**** DATASET RECORDS ****

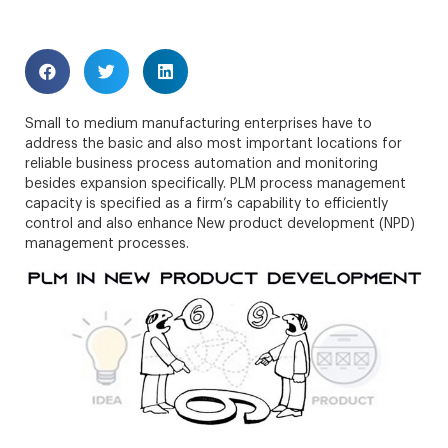
Small to medium manufacturing enterprises have to
address the basic and also most important locations for
reliable business process automation and monitoring
besides expansion specifically. PLM process management
capacity is specified as a firm’s capability to efficiently
control and also enhance New product development (NPD)
management processes.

****

BRIEF>
Nothing but the lines from the one that contains "besides expansion specifically." to the end of the listing should be given again, each exactly as it appears.

THE ANSWER>
besides expansion specifically. PLM process management
capacity is specified as a firm’s capability to efficiently
control and also enhance New product development (NPD)
management processes.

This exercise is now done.